*TASK STATEMENT*: Set the whole listing down again, word for word, with no pictures.
[AVAILABLE DATA — start]
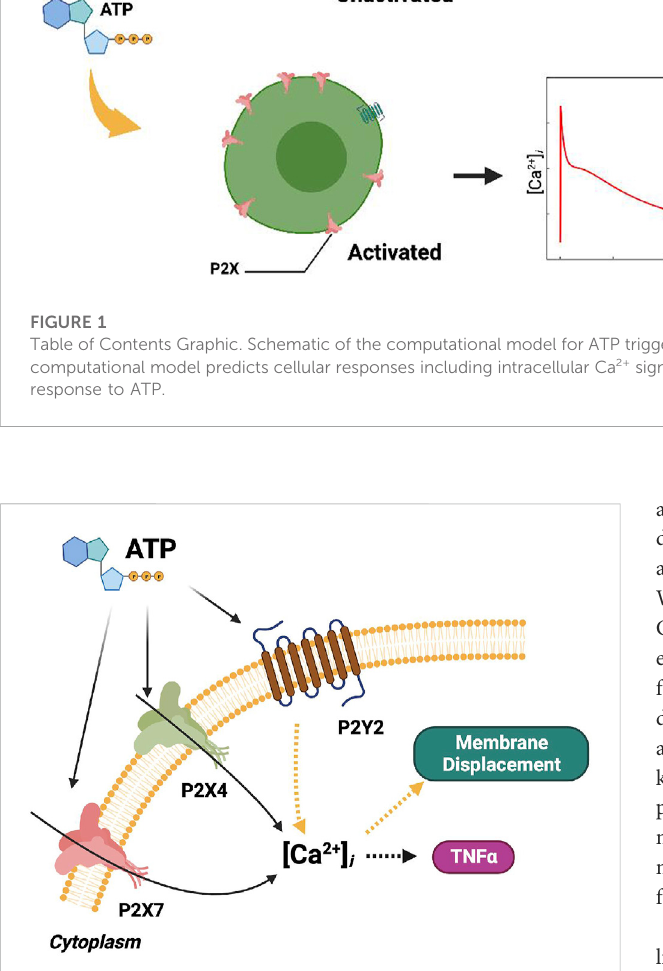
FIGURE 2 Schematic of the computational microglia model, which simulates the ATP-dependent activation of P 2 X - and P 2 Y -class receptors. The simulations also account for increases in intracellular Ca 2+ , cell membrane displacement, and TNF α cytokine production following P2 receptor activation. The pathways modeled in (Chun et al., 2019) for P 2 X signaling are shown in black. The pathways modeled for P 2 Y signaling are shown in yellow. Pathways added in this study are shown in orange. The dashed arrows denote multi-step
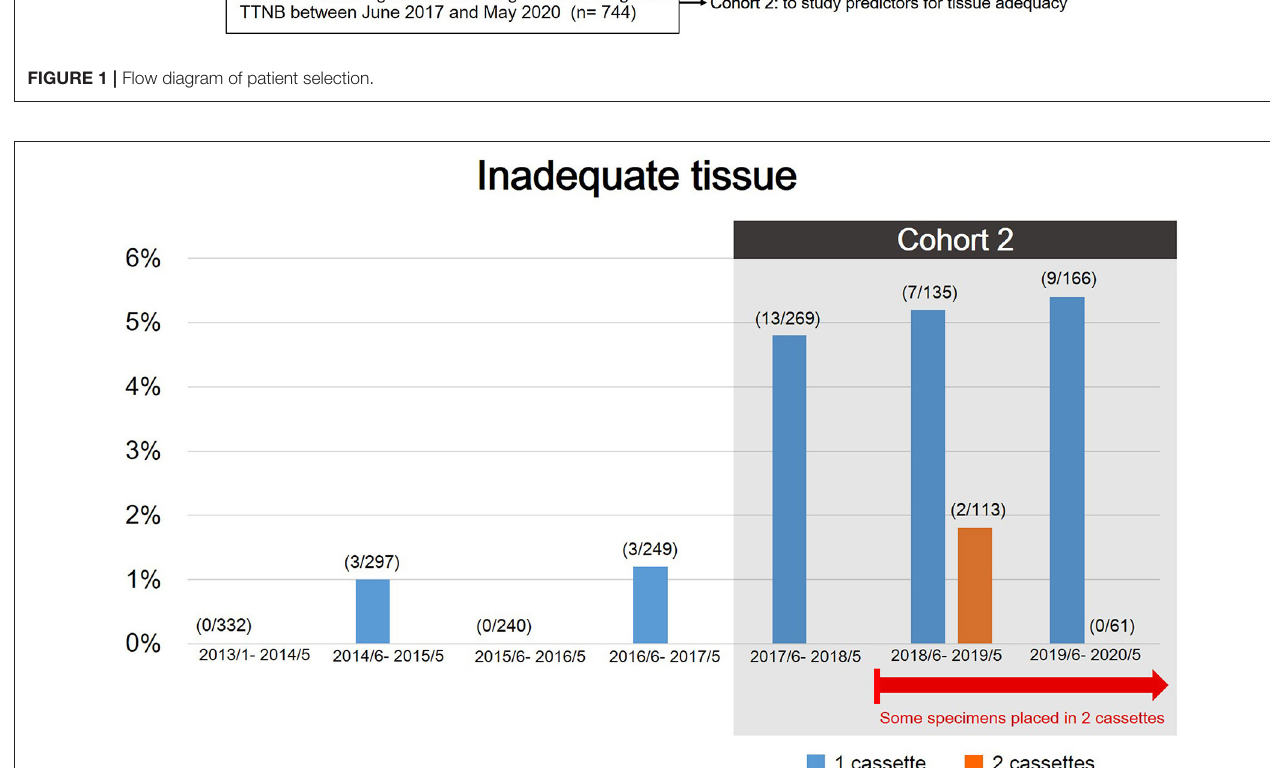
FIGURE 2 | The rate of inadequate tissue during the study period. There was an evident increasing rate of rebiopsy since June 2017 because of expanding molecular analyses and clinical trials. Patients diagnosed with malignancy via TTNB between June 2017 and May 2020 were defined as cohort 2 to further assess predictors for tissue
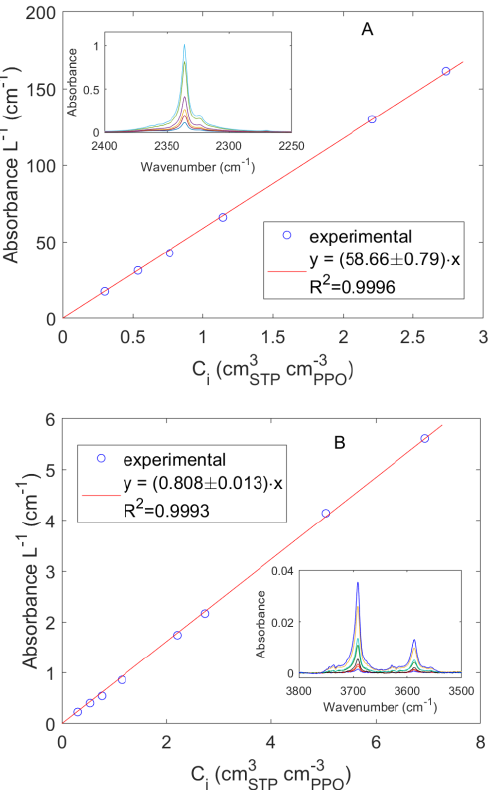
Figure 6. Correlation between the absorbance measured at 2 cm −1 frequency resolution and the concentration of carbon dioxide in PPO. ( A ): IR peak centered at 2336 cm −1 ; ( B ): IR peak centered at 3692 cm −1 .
[AVAILABLE DATA — finish]
*TASK ANSWER*:
FIGURE 2 Schematic of the computational microglia model, which simulates the ATP-dependent activation of P 2 X - and P 2 Y -class receptors. The simulations also account for increases in intracellular Ca 2+ , cell membrane displacement, and TNF α cytokine production following P2 receptor activation. The pathways modeled in (Chun et al., 2019) for P 2 X signaling are shown in black. The pathways modeled for P 2 Y signaling are shown in yellow. Pathways added in this study are shown in orange. The dashed arrows denote multi-step
FIGURE 2 | The rate of inadequate tissue during the study period. There was an evident increasing rate of rebiopsy since June 2017 because of expanding molecular analyses and clinical trials. Patients diagnosed with malignancy via TTNB between June 2017 and May 2020 were defined as cohort 2 to further assess predictors for tissue
Figure 6. Correlation between the absorbance measured at 2 cm −1 frequency resolution and the concentration of carbon dioxide in PPO. ( A ): IR peak centered at 2336 cm −1 ; ( B ): IR peak centered at 3692 cm −1 .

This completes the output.